To turn it off completely:

Terminal window
cd ~/.claude/skills/token-optimizer/scripts
python3 measure.py keepwarm-disable
python3 measure.py keepwarm-scheduler uninstall

keepwarm-disable is a terminal opt-out. Uninstalling the scheduler stops the tick loop so nothing evaluates armed sessions.

SettingDefaultNotes
Feature stateoffOpt-in via keepwarm-enable
Billing requirementAPI onlyRefuses on subscription
Tick interval~5 minutesmacOS launchd / Windows scheduled task
Arm hook costtoken-freeRecords pause, never pings
Ping cost~0.1x prefixVersus 1.25-2x for a cold re-write
Cache TTL refreshed~1 hour (5 min short window)Anthropic API cache
Tripwirecounts successful pings onlyBacks off when NET stops justifying spend

Low, by design, and the only feature that spends tokens. The risks are managed: consent gates firing, the NET-aware report and tripwire prevent runaway spend, and subscription billing is refused outright. The failure mode of a ping is a small wasted spend, capped by the tripwire and visible in keepwarm-report.
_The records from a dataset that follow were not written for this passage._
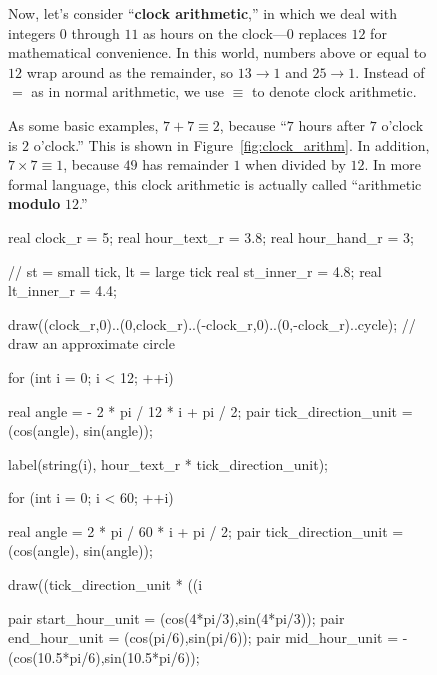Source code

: \documentclass[../gatm.tex]{subfiles}
\begin{document}
\begin{figure}[h]
	\begin{center}
		\begin{minipage}[c]{0.55\textwidth}
			\setlength{\parindent}{15pt}
			\setlength{\parskip}{0.25em}
			\noindent Now, let's consider ``\textbf{clock arithmetic},'' in which we deal with integers $0$ through $11$ as hours on the clock---$0$ replaces $12$ for mathematical convenience. In this world, numbers above or equal to $12$ wrap around as the remainder, so $13\to 1$ and $25\to 1$. Instead of $=$ as in normal arithmetic, we use $\equiv$ to denote clock arithmetic.%
				
			As some basic examples, $7+7\equiv 2$, because ``$7$ hours after $7$ o'clock is $2$ o'clock.'' This is shown in Figure~\ref{fig:clock_arithm}. In addition, $7\times 7\equiv 1$, because $49$ has remainder $1$ when divided by $12$. In more formal language, this clock arithmetic is actually called ``arithmetic \textbf{modulo} $12$.''
		\end{minipage}
		\hfill
		\begin{minipage}[c]{0.35\textwidth}
			\begin{center}
				\begin{minipage}[b]{\textwidth}
					\centering
					\begin{asy}[width=0.7\textwidth]
						real clock_r = 5;
						real hour_text_r = 3.8;
						real hour_hand_r = 3;
						
						// st = small tick, lt = large tick
						real st_inner_r = 4.8;
						real lt_inner_r = 4.4;
						
						draw((clock_r,0)..(0,clock_r)..(-clock_r,0)..(0,-clock_r)..cycle); // draw an approximate circle
						
						for (int i = 0; i < 12; ++i) {
						real angle = - 2 * pi / 12 * i + pi / 2;
						pair tick_direction_unit = (cos(angle), sin(angle));
						
						label(string(i), hour_text_r * tick_direction_unit);
						}
						
						
						for (int i = 0; i < 60; ++i) {
						real angle = 2 * pi / 60 * i + pi / 2;
						pair tick_direction_unit = (cos(angle), sin(angle));
						
						draw((tick_direction_unit * ((i %
						}
						
						pair start_hour_unit = (cos(4*pi/3),sin(4*pi/3));
						pair end_hour_unit = (cos(pi/6),sin(pi/6));
						pair mid_hour_unit = -(cos(10.5*pi/6),sin(10.5*pi/6));
						

\end{asy}
\end{minipage}
\end{center}
\end{minipage}
\end{center}
\end{figure}
\end{document}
If the tick or scheduler fails, no ping fires and you fall back to ordinary cold resumes.

  • ANTHROPIC_API_KEY (required for pinging)
  • TOKEN_OPTIMIZER_STAR_ASK (the one-time GitHub star offer surfaced alongside first-run)

Defined with defaults in the configuration reference.

Claude Code on macOS and Windows for the pinging loop and scheduler. Reporting commands run anywhere Token Optimizer does. See the capability matrix.